| Task prompt |
Find "cancer (adenocarcinoma (low-grade))" and "nuclear staining is" in the records below. Copy the lines holding them and every line between, exactly, and no others.

======== Exercise materials

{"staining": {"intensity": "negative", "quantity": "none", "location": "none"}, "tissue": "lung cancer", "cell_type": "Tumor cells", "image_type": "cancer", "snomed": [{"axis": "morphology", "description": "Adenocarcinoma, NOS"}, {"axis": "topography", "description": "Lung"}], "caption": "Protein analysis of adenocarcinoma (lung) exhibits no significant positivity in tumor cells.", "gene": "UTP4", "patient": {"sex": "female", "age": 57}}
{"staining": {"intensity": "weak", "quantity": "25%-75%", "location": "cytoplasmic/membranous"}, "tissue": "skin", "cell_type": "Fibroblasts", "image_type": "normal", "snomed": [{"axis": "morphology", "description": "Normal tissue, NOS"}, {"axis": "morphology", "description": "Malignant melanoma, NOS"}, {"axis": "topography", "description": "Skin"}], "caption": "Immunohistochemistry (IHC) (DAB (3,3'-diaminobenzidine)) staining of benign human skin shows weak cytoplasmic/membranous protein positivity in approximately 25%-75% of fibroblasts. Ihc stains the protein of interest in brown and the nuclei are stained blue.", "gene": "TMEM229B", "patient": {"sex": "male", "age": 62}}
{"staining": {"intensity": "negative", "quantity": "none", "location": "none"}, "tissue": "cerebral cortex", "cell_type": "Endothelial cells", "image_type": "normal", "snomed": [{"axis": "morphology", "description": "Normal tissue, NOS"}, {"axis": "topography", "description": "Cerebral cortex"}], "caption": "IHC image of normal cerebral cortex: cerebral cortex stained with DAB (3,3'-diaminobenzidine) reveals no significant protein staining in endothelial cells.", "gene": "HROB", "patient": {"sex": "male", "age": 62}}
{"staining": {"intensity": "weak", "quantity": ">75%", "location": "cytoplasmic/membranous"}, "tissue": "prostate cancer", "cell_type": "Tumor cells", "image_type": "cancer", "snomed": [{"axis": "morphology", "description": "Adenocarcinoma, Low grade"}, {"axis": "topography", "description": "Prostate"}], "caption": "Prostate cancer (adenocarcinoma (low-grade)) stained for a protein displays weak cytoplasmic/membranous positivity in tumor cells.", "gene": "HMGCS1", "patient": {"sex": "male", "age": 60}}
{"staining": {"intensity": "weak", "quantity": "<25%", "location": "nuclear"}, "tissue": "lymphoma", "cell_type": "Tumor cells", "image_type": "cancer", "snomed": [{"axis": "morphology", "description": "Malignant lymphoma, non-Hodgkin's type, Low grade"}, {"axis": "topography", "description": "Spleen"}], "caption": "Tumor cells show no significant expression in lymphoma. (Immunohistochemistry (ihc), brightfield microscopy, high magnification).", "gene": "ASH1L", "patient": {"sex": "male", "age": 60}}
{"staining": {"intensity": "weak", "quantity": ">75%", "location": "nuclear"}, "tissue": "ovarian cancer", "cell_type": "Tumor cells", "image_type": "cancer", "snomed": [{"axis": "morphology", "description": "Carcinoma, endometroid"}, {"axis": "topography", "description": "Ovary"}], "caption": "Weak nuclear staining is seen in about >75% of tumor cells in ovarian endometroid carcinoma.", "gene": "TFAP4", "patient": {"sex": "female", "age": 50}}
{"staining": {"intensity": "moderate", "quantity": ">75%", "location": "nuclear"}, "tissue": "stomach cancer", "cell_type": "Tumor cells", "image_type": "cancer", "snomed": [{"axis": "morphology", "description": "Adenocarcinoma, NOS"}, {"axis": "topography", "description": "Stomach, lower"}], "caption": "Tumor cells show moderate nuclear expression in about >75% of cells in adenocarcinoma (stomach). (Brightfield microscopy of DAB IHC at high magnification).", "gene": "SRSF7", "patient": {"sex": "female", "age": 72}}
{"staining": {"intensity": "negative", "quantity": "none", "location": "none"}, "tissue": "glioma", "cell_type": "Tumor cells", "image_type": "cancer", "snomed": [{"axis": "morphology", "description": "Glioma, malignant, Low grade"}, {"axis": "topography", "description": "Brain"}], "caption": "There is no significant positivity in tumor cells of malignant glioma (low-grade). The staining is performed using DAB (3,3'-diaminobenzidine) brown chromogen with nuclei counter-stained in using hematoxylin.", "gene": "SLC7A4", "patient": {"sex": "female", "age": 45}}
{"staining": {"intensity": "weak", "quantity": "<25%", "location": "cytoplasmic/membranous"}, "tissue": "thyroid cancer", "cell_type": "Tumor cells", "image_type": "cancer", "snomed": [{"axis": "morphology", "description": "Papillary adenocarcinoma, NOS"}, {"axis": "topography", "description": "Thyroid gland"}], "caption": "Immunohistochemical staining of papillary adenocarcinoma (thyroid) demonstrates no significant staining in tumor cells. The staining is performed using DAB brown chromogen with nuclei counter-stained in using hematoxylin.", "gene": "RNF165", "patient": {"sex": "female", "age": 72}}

================

| Task output |
{"staining": {"intensity": "weak", "quantity": ">75%", "location": "cytoplasmic/membranous"}, "tissue": "prostate cancer", "cell_type": "Tumor cells", "image_type": "cancer", "snomed": [{"axis": "morphology", "description": "Adenocarcinoma, Low grade"}, {"axis": "topography", "description": "Prostate"}], "caption": "Prostate cancer (adenocarcinoma (low-grade)) stained for a protein displays weak cytoplasmic/membranous positivity in tumor cells.", "gene": "HMGCS1", "patient": {"sex": "male", "age": 60}}
{"staining": {"intensity": "weak", "quantity": "<25%", "location": "nuclear"}, "tissue": "lymphoma", "cell_type": "Tumor cells", "image_type": "cancer", "snomed": [{"axis": "morphology", "description": "Malignant lymphoma, non-Hodgkin's type, Low grade"}, {"axis": "topography", "description": "Spleen"}], "caption": "Tumor cells show no significant expression in lymphoma. (Immunohistochemistry (ihc), brightfield microscopy, high magnification).", "gene": "ASH1L", "patient": {"sex": "male", "age": 60}}
{"staining": {"intensity": "weak", "quantity": ">75%", "location": "nuclear"}, "tissue": "ovarian cancer", "cell_type": "Tumor cells", "image_type": "cancer", "snomed": [{"axis": "morphology", "description": "Carcinoma, endometroid"}, {"axis": "topography", "description": "Ovary"}], "caption": "Weak nuclear staining is seen in about >75% of tumor cells in ovarian endometroid carcinoma.", "gene": "TFAP4", "patient": {"sex": "female", "age": 50}}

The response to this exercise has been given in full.